Bagi banyak orang, memiliki rumah adalah sebuah impian. Rumah menjadi tempat bersama untuk menapaki kehidupan. Rumah melahirkan ketenangan dan kebahagiaan keluarga.
Rumah merupakan kebutuhan dasar hidup manusia. Kehidupan keluarga menjadi lebih harmonis tatkala ada rumah untuk bernaung bersama orang-orang tercinta.
Upaya memiliki rumah pun dilakukan dengan berbagai cara. Dimulai dengan membangun bisnis, penghasilan meningkat, lalu membeli rumah secara tunai. Ada pula yang membeli rumah dengan mencicil atau membangun secara bertahap sesuai kemampuan finansial.
Kenyataan yang ada, tidak semua keluarga mampu membeli rumah. Mereka terpaksa memilih kontrak rumah, sewa tanah, atau sewa kamar kos.

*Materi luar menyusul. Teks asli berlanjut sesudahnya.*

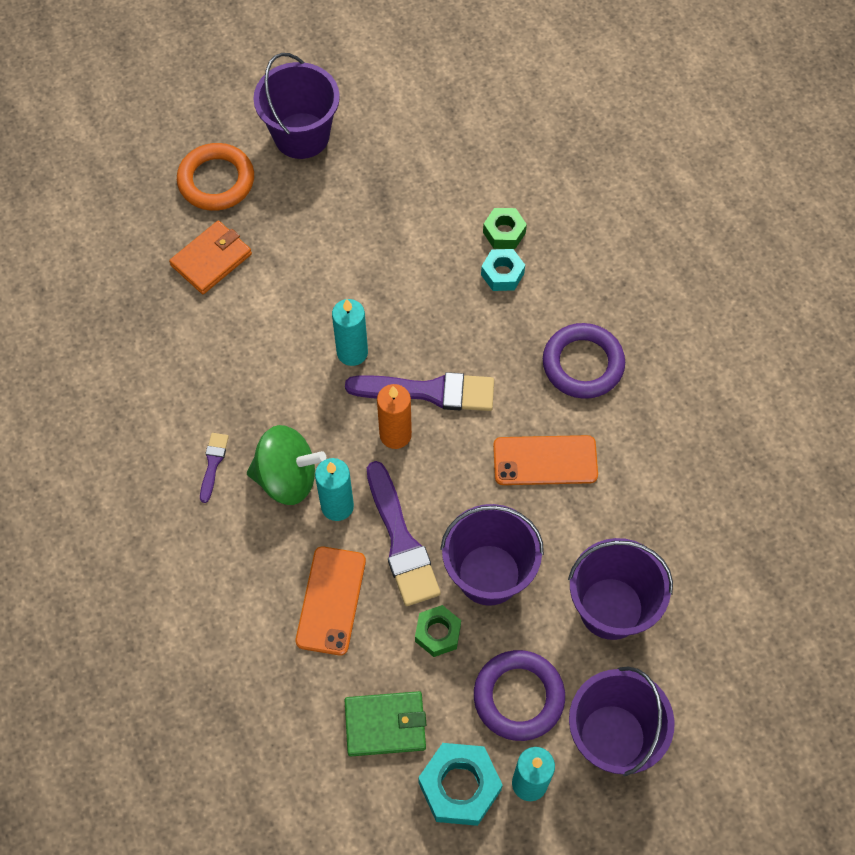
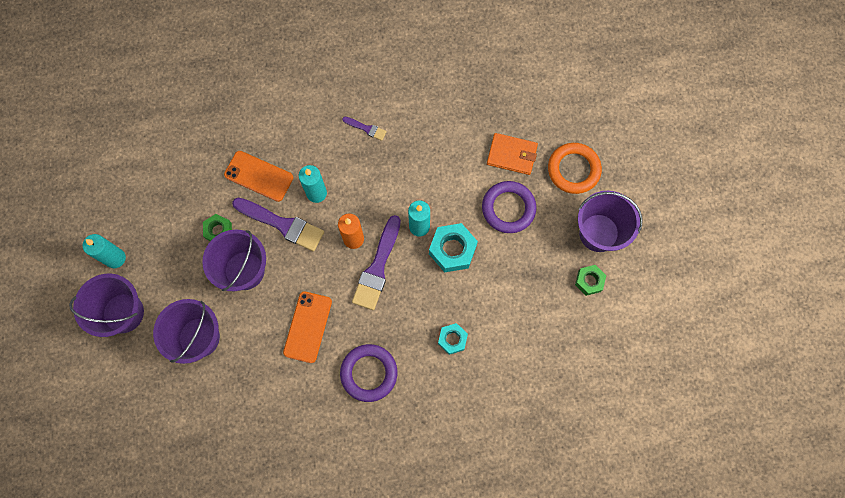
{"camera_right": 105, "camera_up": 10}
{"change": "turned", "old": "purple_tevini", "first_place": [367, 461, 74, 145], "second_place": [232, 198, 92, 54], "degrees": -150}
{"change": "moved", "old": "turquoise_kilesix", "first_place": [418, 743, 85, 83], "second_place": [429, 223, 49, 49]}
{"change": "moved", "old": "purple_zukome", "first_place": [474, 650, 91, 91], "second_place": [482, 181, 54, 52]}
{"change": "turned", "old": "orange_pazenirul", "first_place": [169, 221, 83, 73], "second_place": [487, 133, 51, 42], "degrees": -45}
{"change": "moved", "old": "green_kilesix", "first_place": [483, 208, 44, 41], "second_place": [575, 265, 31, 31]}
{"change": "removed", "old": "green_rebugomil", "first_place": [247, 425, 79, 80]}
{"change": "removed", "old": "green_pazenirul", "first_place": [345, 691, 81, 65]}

Kondisi paling buruk banyak dijumpai di sejumlah kota besar, dimana keluarga tinggal di kolong jembatan, tol, pinggir sungai, kuburan, lahan kosong yang penuh semak belukar. Tidak ada pilihan lain, selain bertahan hidup.
Tidak Punya Rumah
Keluarga yang tidak mampu membangun rumah disebabkan sejumlah faktor. Pertama, disebabkan kemampuan finansial yang rendah. Ketiadaan pekerjaan, gaji yang minim. Sulit untuk memenuhi kebutuhan pangan, biaya pendidikan, apalagi untuk membeli rumah.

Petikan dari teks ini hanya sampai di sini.